Tuesday, June 28, 2011

Oxtail


Cooking is a wonderful creative process for me. I love spending time in the kitchen creating something out of raw ingredients. Imagining something in my mind and bringing it to life to share with family and friends. Food can be symbolic of ones past, a favourite dish from childhood or a memory of a country once visited. Food brings people together around a table, thoughts are shared, arguments are had, ideas are exchanged and maybe even secrets shared. There is much more to food than simply eating and feeding hunger.

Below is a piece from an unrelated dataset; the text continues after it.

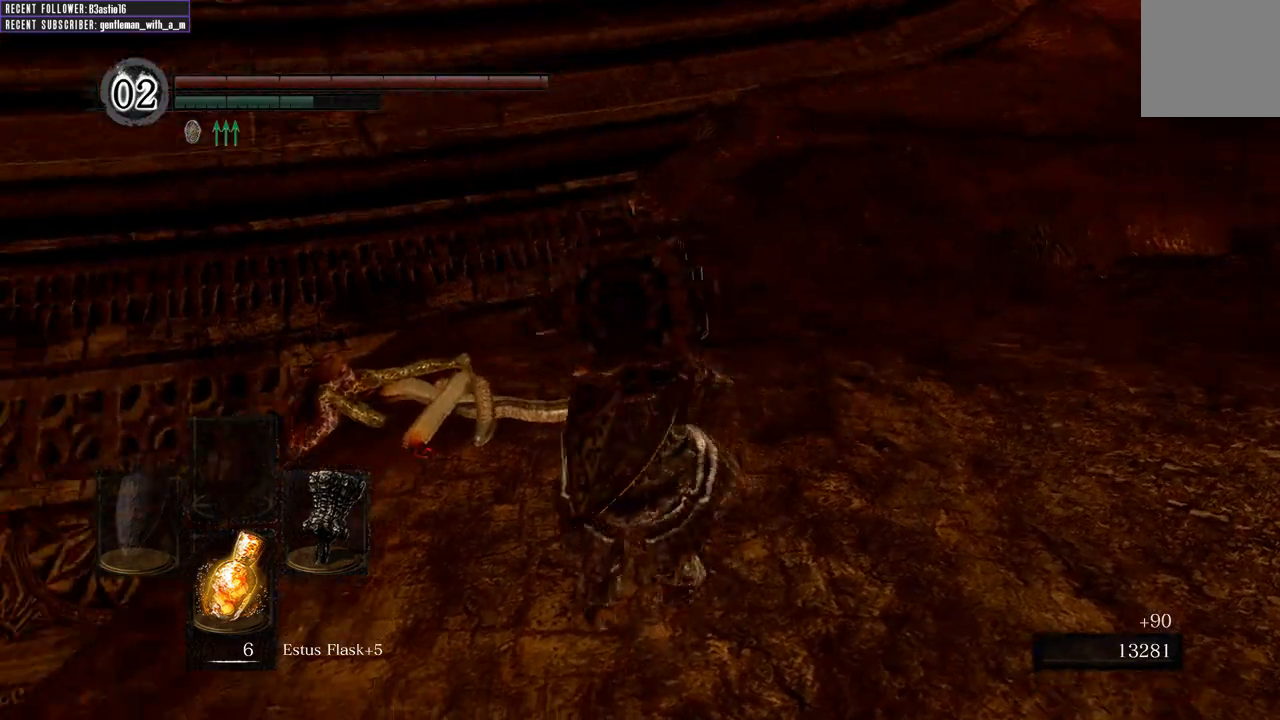
{"buttons": [], "left_stick": "up-left", "right_stick": "up-right", "events": [[133, "left_stick", "up"], [150, "right_stick", "center"], [267, "left_stick", "up-left"], [383, "right_stick", "up-right"]]}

It is a central source of my inspiration, I love recipes from faraway places. I enjoy using different ingredients and experiencing flavour. I'm always searching through books or magazines for my next food adventure. With that in mind, Gary and I decided to combine our passions and here is the result, braised oxtail with orecchiette pasta. 






Serves 6 

Ingredients: 
100ml olive oil 
2kg oxtail pieces 
100g unsalted butter 
300g mirepoix (1 each celery stalk, carrot and onion finely chopped) 
1/2 bunch thyme 
2 fresh bay leaves 
1 tsp white peppercorns 
2 roma tomatoes, quartered
2L(8 cups)red wine 
4 carrots, thinly sliced
500g orecchiette
Freshly ground white pepper(I finely grated)
Flat-leaf parsley, leaves very thinly sliced to garnish 

Heat 75ml oil over high heat and add oxtail in batches cooking 
until browned on all sides. 
Melt butter, in the same pan, add the mirepoix and cook, 
stirring, until golden. 
Return oxtail to pan with thyme, bay leaves, peppercorns, 
tomato and wine. Bring to the boil and then reduce 
to barely simmering. 
Cover and continue to cook for 3 1/2 to 4 hours or until 
meat is falling from the bones.
Allow to cool then remove meat from bones and keep separate 
to stock.
Cover and refrigerate stock overnight. 
Place sliced carrots into a saucepan and cover with cold water 
and a pinch of salt. Bring to the boil 
and then simmer for 20 minutes or until quite soft. 
Drain carrots then puree in a food processor and pass through 
a fine sieve. Refrigerate until required.
Remove as much fat as possible from the top of the stock and 
then heat until just liquid enough to 
pass through a sieve into a clean pan. Draining as well 
as possible.
Bring to the boil and reduce to about 1 cup. Reduce heat to 
low and add oxtail meat and carrot puree 
and warm through.
Meanwhile cook pasta in a large pot of water with the 
remaining oil and some salt. Drain well.
Add the sauce to the pasta, season with salt and white pepper, 
and stir gently to coat the pasta with 
the sauce. 

Garnish with cheese and parsley just before serving.